-- START OF ROWS --

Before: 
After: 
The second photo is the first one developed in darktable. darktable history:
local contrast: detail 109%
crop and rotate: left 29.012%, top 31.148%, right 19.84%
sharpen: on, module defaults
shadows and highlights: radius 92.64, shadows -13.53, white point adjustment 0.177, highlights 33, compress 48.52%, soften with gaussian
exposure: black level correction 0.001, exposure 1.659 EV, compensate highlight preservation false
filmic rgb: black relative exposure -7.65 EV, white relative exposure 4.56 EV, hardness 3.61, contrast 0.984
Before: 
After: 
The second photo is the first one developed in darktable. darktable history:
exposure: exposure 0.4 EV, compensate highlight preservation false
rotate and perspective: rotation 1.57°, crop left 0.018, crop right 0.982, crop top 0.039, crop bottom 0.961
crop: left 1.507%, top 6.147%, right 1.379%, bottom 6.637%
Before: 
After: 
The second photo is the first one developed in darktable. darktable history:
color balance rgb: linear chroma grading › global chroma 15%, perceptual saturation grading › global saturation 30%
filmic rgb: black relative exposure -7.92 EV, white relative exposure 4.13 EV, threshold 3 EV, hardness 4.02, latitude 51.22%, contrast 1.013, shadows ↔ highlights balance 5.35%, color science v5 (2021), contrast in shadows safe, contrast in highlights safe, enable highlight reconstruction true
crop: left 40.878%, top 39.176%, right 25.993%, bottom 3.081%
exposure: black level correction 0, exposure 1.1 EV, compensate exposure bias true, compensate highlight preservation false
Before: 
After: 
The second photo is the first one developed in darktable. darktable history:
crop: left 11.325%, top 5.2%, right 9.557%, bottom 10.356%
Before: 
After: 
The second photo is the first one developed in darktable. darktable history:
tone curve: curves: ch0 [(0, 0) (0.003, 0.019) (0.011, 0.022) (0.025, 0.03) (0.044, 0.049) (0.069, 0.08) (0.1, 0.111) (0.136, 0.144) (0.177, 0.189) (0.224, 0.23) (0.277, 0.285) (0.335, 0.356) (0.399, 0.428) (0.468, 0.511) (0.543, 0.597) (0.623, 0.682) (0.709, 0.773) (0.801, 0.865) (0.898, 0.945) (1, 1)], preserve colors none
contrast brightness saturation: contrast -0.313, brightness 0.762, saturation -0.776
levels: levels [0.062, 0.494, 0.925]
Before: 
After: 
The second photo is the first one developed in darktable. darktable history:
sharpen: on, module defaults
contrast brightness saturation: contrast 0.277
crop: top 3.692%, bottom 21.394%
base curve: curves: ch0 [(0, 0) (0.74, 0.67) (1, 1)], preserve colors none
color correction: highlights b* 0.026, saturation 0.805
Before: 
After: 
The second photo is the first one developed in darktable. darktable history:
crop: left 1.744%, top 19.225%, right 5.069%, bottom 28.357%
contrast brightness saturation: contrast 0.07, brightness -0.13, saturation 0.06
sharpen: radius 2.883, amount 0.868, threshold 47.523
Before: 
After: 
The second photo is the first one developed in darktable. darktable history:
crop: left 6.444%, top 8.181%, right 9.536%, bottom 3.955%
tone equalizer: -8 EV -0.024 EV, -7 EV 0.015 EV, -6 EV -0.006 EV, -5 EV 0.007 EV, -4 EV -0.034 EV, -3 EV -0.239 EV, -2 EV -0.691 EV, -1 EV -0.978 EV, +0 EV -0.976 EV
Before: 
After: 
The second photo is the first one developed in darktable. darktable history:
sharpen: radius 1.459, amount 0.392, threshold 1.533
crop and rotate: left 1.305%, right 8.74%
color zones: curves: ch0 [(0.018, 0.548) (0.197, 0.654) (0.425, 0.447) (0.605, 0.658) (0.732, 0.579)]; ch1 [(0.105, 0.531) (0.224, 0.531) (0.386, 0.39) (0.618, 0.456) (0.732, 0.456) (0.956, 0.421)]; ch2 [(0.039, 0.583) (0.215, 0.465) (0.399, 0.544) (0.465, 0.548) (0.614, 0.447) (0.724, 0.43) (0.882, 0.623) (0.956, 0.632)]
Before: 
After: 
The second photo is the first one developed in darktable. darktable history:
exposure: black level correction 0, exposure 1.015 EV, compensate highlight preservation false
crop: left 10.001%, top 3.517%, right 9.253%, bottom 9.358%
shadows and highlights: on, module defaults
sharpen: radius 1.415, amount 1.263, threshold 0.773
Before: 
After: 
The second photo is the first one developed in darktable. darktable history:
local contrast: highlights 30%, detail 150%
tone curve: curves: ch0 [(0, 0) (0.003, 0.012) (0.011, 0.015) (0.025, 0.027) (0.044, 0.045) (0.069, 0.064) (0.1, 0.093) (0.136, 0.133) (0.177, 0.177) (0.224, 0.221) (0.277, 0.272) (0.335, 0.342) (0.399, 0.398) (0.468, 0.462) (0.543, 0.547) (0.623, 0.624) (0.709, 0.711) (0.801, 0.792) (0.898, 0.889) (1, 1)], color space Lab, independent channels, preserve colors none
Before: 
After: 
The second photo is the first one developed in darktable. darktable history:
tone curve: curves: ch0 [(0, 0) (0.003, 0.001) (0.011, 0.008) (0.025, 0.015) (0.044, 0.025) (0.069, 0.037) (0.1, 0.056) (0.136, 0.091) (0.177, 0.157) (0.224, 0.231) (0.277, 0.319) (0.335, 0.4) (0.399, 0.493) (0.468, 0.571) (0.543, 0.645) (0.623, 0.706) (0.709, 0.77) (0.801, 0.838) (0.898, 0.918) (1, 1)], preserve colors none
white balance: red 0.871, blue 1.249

-- END OF ROWS --

EXERCISE BRIEF
Quote everything in the records from the start down to the line containing "crop: left 1.507%, top", with both ends included.

EXERCISE RESPONSE
Before: 
After: 
The second photo is the first one developed in darktable. darktable history:
local contrast: detail 109%
crop and rotate: left 29.012%, top 31.148%, right 19.84%
sharpen: on, module defaults
shadows and highlights: radius 92.64, shadows -13.53, white point adjustment 0.177, highlights 33, compress 48.52%, soften with gaussian
exposure: black level correction 0.001, exposure 1.659 EV, compensate highlight preservation false
filmic rgb: black relative exposure -7.65 EV, white relative exposure 4.56 EV, hardness 3.61, contrast 0.984
Before: 
After: 
The second photo is the first one developed in darktable. darktable history:
exposure: exposure 0.4 EV, compensate highlight preservation false
rotate and perspective: rotation 1.57°, crop left 0.018, crop right 0.982, crop top 0.039, crop bottom 0.961
crop: left 1.507%, top 6.147%, right 1.379%, bottom 6.637%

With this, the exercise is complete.